Лекарство против иллюзий - страница 26

Шрифт
Интервал


Он углубился в пролесок, намного отклонившись от прохоженной тропы, и какое-то время поднимался вверх, продираясь сквозь преграждающий путь валежник. Наконец чаща поредела, пахнуло сырым ветром – прорвавшийся сквозь хвойные лабиринты летний муссон выхолаживал вершину, нагонял туман.

Сашка обернулся – внизу, у подножия сопок, мерцали неверным светом городские огни. Панорамных снимков Сашка сделал великое множество, и все равно каждый раз хотелось еще (в этот раз уже точно все!).

Он сел на гладкий, сохранивший дневное тепло валун и несколько минут не двигался, околдованный волшебством ночи. А затем достал треногу.

Ночью издалека Магадан всегда выглядит заброшенным, несмотря на горящие гирлянды окон. Сашке представлялось, будто по какой-то драматической причине все жители разом покинули город, не позаботившись в спешке выключить свет. Толкавшая их вперед причина была слишком чудовищной, не терпящей ни секунды задержки. Ему хотелось передать на фото именно это ощущение тревожной покинутости.
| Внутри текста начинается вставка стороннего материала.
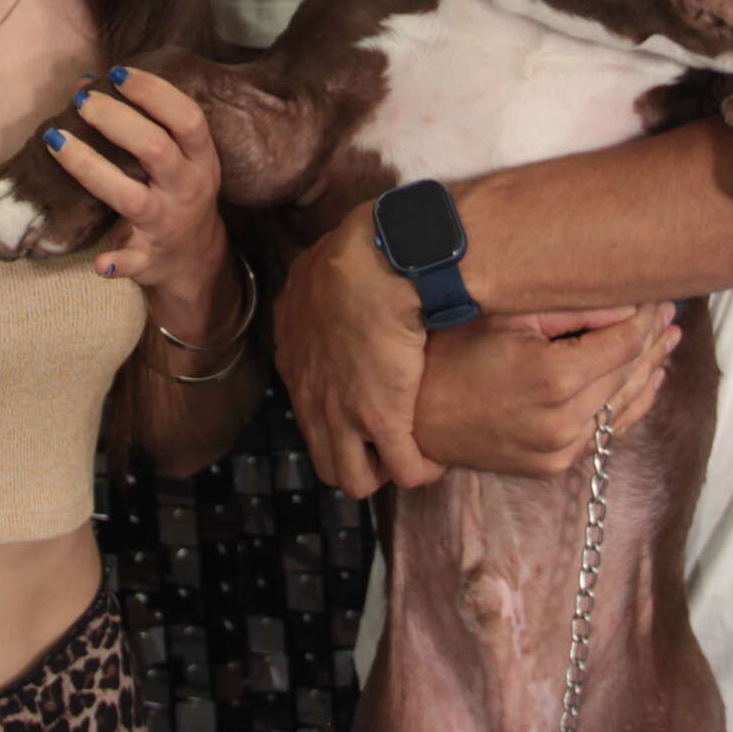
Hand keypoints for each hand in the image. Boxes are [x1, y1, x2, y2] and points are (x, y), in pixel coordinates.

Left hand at [47, 66, 228, 327]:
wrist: (197, 260)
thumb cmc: (179, 192)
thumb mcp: (177, 156)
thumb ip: (140, 120)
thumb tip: (84, 84)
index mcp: (200, 159)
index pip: (186, 118)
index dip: (154, 92)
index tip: (119, 73)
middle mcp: (186, 189)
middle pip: (155, 149)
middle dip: (115, 120)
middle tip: (82, 102)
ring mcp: (167, 225)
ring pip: (131, 198)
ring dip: (91, 169)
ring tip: (54, 140)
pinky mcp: (149, 259)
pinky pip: (133, 261)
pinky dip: (116, 263)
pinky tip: (98, 263)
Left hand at [272, 212, 440, 497]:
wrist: (375, 262)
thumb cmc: (352, 252)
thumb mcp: (314, 270)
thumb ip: (314, 288)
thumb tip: (327, 277)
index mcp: (296, 360)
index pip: (309, 412)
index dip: (340, 417)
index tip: (366, 405)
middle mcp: (311, 396)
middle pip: (326, 460)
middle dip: (357, 458)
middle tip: (388, 439)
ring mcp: (343, 412)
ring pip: (355, 480)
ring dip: (384, 470)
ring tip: (411, 451)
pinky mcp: (383, 419)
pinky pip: (405, 471)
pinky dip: (422, 468)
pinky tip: (436, 455)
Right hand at [413, 304, 679, 476]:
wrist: (413, 417)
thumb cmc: (451, 354)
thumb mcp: (506, 317)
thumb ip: (570, 311)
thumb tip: (626, 304)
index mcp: (555, 377)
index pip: (624, 342)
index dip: (646, 318)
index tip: (660, 297)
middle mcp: (565, 421)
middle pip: (629, 375)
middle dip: (653, 342)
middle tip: (673, 317)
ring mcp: (560, 450)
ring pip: (623, 408)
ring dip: (649, 374)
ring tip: (668, 345)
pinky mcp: (552, 467)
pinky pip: (604, 434)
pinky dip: (628, 408)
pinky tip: (645, 384)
Он усмехнулся, вспомнив, как в прошлом году провел целый день в Кадыкчане. Вот там – настоящая покинутость, не вымышленная, пробирающая до дрожи. Черт его дернул одному туда попереться! Добрался до пункта назначения ранним утром на попутке. Водила, дальнобойщик, посмотрел на него как на больного, но отговаривать не решился.

В переводе с эвенского «кадыкчан» означает «долина смерти». Коренные колмычане боялись этого места как чумного (земля якобы недобрая), а советские геологи отыскали там уголь и построили шахтерский поселок. Когда-то здесь жило больше десяти тысяч человек, но после взрыва на шахте в 1996-м все резко пришло в упадок, а после размораживания единственной действующей котельной жизнь и вовсе прекратилась.

Сашка давно хотел поснимать город-призрак, но к тому, что увидел, готов не был. Он шагал по вымершим улицам, мимо пустых пятиэтажек, школ и больниц, ломая ботинками осколки разбросанного повсюду стекла. Ветер блуждал в провалах зданий, петлял между разрушенных стен, выметал пыль из оставленных нараспашку и разграбленных квартир. Его тогда накрыл совершенно животный, неконтролируемый страх, за который ему тут же стало неловко. Еще несколько часов он бродил по пустынным улицам, фотографировал старые машины в гаражах, упавшие на пол книжные стеллажи в домах, брошенные детские игрушки, расстрелянный из винтовки памятник Ленину на площади – и, едва набрав нужный материал, поспешил убраться восвояси.